#### Required action:
Can you copy word for word the passage on the Southern Cross dispute from "He returned some" to "Mr. Thomas Lewis."?

#### Exercise passage:
════════════════════
Stung, the New Zealander retaliated.

The Southern Cross has apologised this morning to its few subscribers for a repetition of the neglect (of which it is often guilty when it does not acknowledge it) of not supplying the latest news, or only supplying it meagrely and imperfectly; and has endeavoured to throw the blame on us for its deficiency with respect to the intelligence brought by the Spencer.

The facts of the case are :— The boarding officer, Mr. Mitford, brought us a file of Melbourne papers from the Spencer on Friday afternoon, which he said Mr. Henderson had given him for the New Zealander, with a request, that as he would be first on shore, he would send them to our office. Mr. Mitford kindly delivered the papers himself, observing that Mr. Henderson was sorry he had not a copy of the paper of the 31st, the day after the steamer Chusan arrived at Melbourne; but he did not so much as name the Southern Cross. On Saturday afternoon Mr. Hughes, the collector for the Cross called and, in a tone not very civil, demanded the papers which he said Mr. Henderson had ordered to be sent to the Southern Cross. He was informed that we had received no such message from Mr. Henderson, the papers had been given us by Mr. Mitford, who might, for ought we knew, according to an understanding we had with him when he brought us papers, call for them again; but we explicitly, more than once, offered to lend the papers to Mr. Hughes for the Southern Cross. He said no; he would see Mr. Henderson, who would "know how to treat Mr. Mitford again when he boarded his vessel, for not attending to what he had told him.”

He returned some time later with an open note from Mr. Henderson, addressed to Mr. Mitford, requesting the papers for the Cross, upon which we at once handed Mr. Hughes every paper Mr. Mitford had brought us. They certainly were necessarily cut up for use, owing to the late hour at which we received them on the night before our publication; but the paper of the 31st, which the Cross untruthfully asserts we kept back, was not received from Mr. Mitford at all;— we were kindly favored with that at a much later hour by Mr. Thomas Lewis.
════════════════════
#### Supplied information:
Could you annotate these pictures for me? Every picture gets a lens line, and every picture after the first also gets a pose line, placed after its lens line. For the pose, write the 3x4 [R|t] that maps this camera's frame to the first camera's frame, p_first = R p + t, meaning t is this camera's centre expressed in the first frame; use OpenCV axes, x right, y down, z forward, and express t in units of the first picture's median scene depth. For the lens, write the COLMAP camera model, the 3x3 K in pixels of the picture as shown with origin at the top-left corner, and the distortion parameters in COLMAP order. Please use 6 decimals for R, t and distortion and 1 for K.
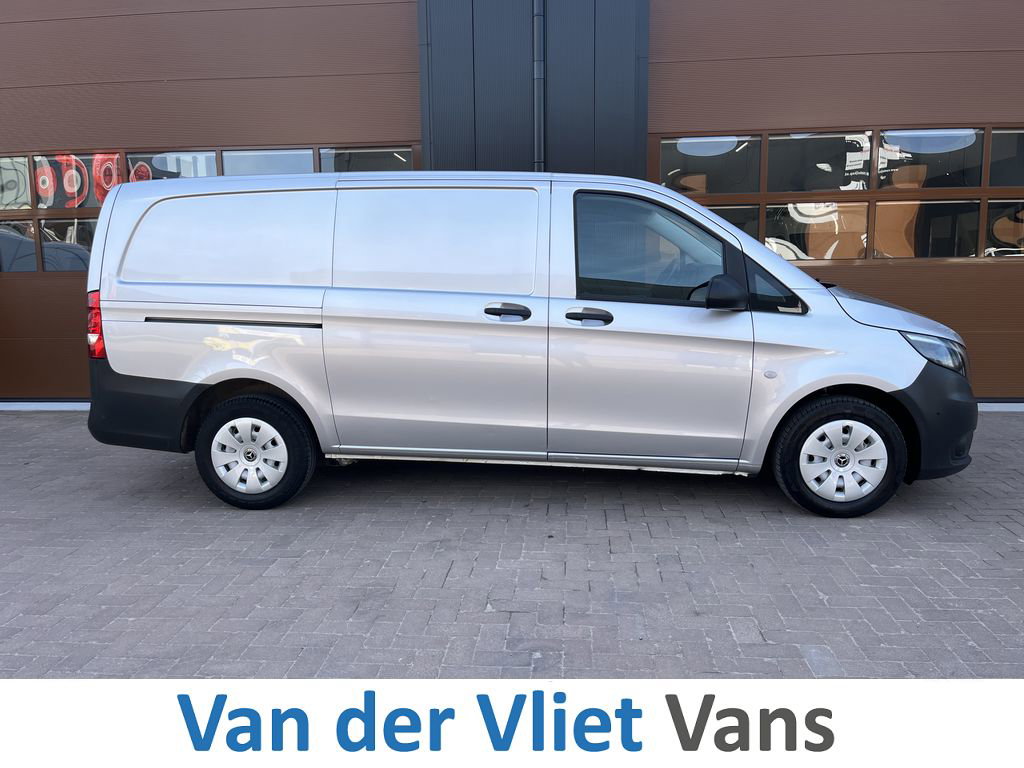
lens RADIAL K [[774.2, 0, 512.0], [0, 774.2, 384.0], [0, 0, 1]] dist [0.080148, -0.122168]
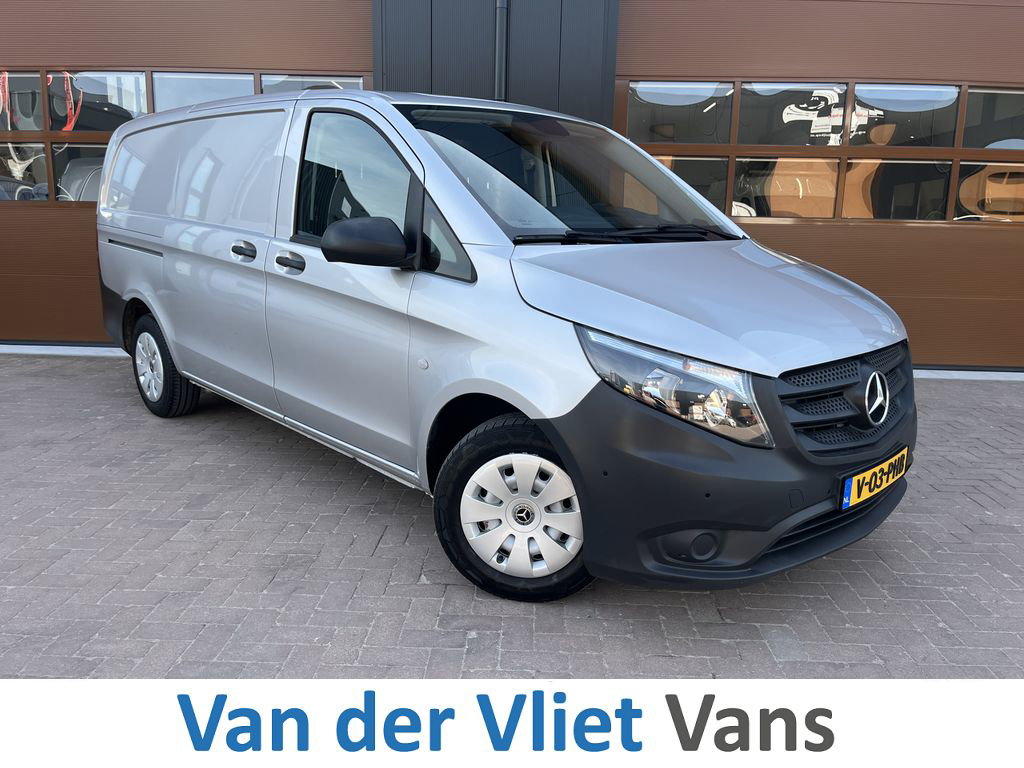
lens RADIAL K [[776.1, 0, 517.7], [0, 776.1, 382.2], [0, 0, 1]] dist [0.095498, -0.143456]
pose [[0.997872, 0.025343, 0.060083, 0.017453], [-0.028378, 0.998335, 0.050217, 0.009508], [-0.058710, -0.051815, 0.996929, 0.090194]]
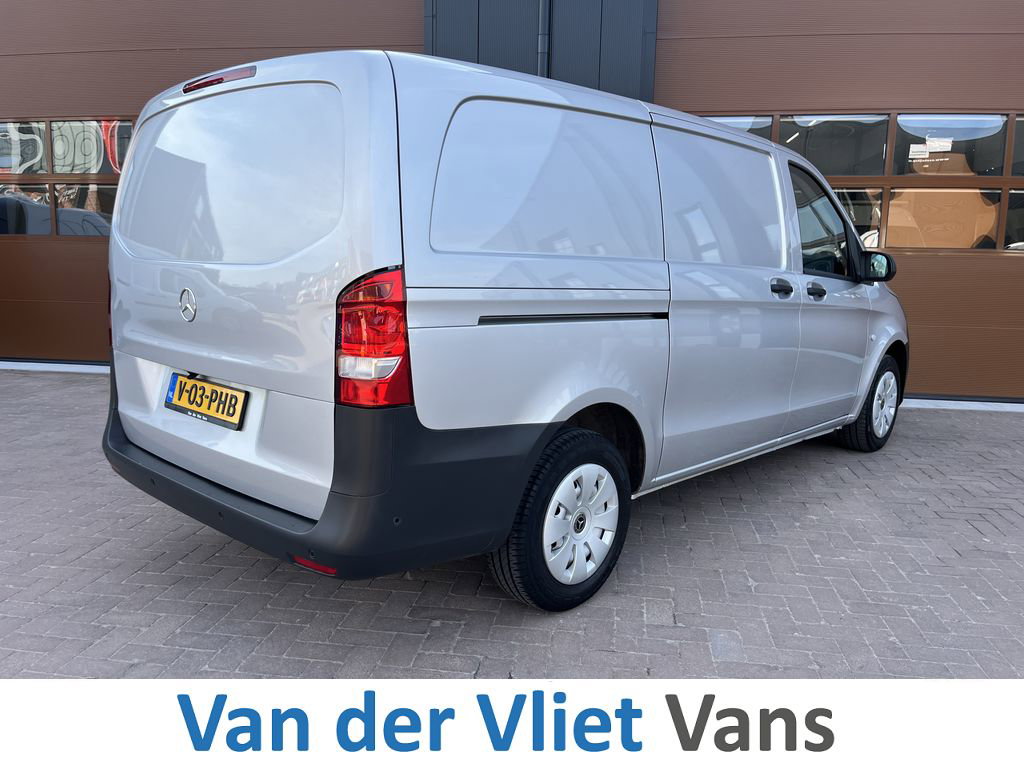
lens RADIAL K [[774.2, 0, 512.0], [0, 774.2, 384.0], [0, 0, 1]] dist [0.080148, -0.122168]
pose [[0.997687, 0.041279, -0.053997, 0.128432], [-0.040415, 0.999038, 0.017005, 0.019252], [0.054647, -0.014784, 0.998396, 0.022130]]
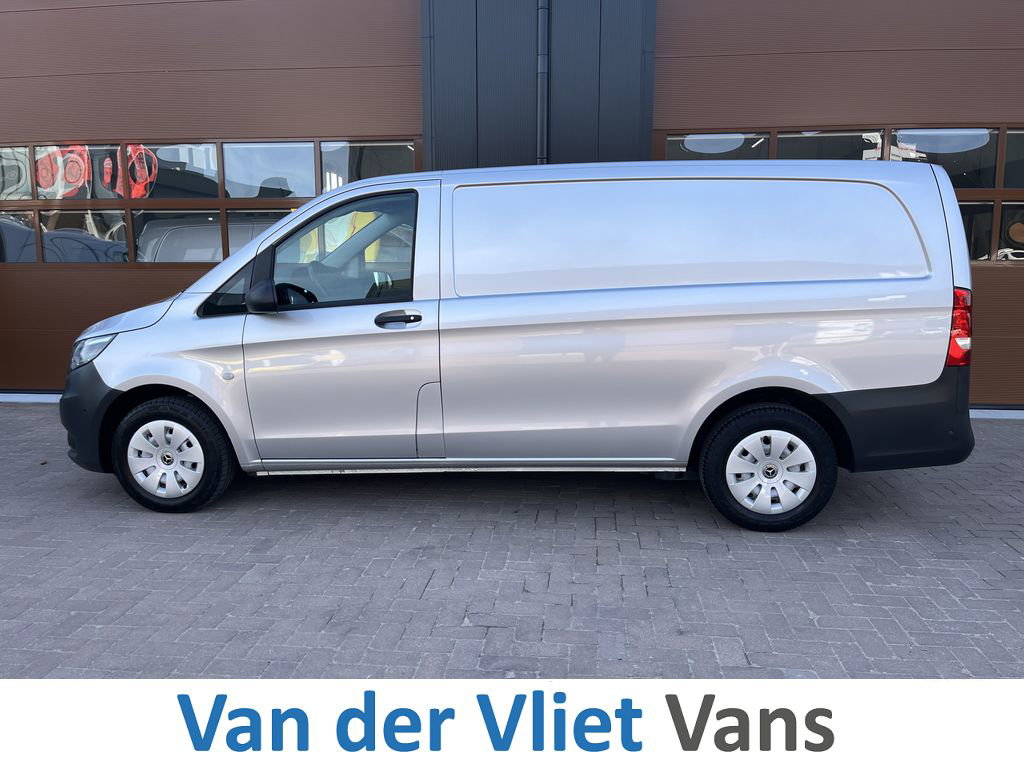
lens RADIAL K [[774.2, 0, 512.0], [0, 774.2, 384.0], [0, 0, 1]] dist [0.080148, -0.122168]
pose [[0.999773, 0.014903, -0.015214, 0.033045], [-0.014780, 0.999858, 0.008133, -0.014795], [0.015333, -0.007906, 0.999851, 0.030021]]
════════════════════
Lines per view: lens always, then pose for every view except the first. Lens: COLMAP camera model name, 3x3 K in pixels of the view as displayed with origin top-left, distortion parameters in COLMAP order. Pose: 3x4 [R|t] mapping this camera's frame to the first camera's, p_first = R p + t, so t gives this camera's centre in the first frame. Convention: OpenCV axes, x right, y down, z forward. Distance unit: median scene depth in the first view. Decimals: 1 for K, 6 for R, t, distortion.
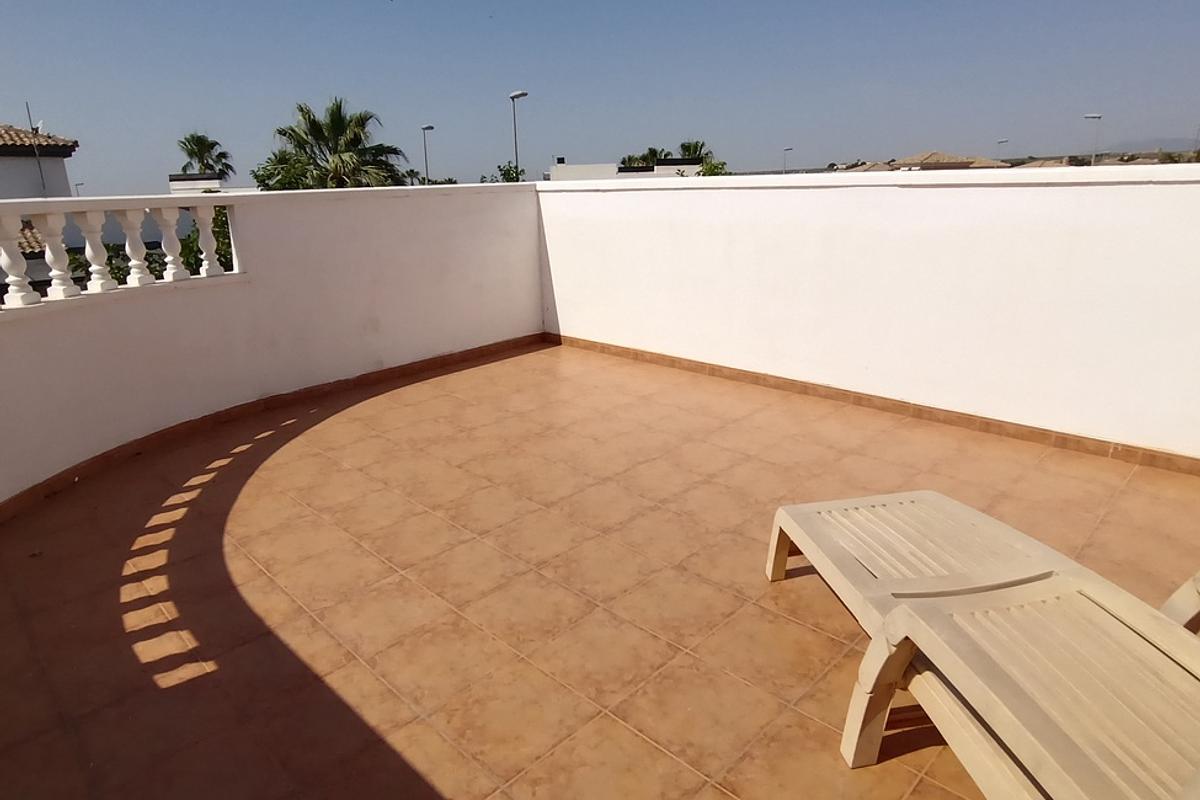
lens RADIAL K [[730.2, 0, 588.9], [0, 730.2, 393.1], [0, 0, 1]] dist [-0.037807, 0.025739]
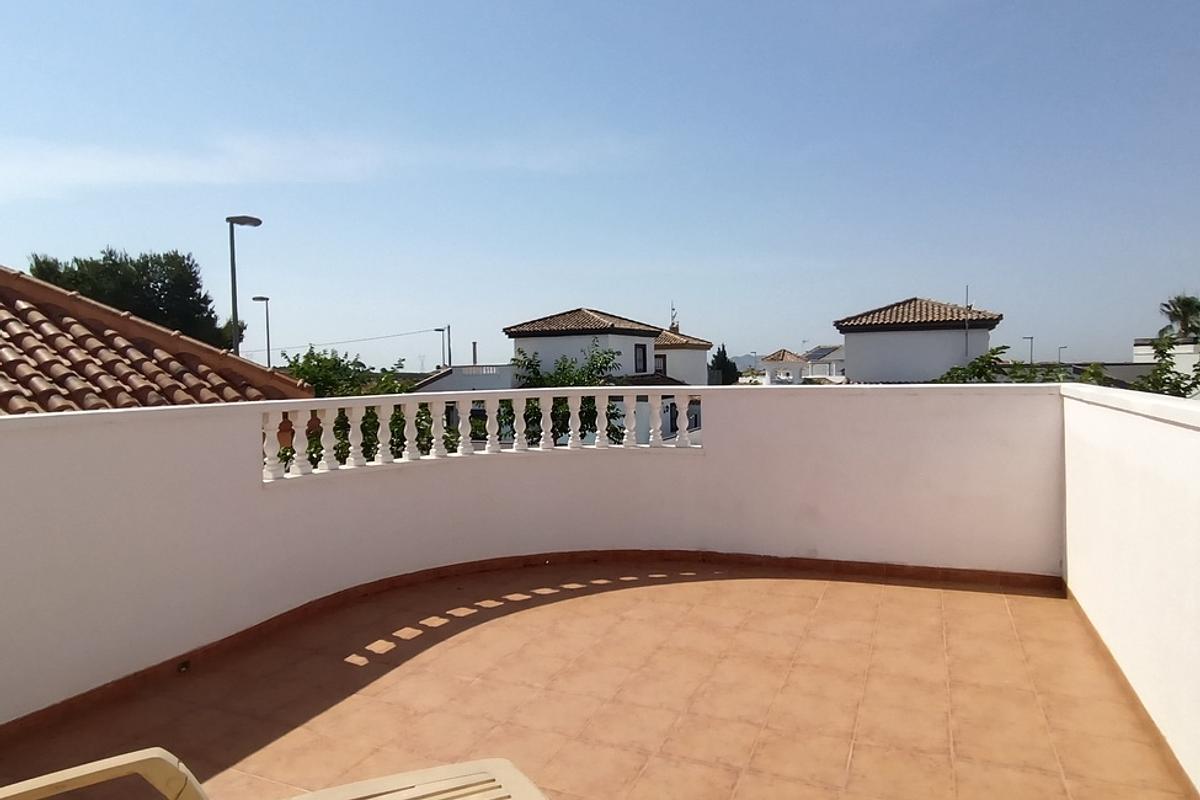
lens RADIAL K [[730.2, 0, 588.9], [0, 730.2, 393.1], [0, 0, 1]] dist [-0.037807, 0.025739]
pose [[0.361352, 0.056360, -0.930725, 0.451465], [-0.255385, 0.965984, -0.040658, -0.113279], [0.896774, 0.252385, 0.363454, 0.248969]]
════════════════════
#### Answer below:
He returned some time later with an open note from Mr. Henderson, addressed to Mr. Mitford, requesting the papers for the Cross, upon which we at once handed Mr. Hughes every paper Mr. Mitford had brought us. They certainly were necessarily cut up for use, owing to the late hour at which we received them on the night before our publication; but the paper of the 31st, which the Cross untruthfully asserts we kept back, was not received from Mr. Mitford at all;— we were kindly favored with that at a much later hour by Mr. Thomas Lewis.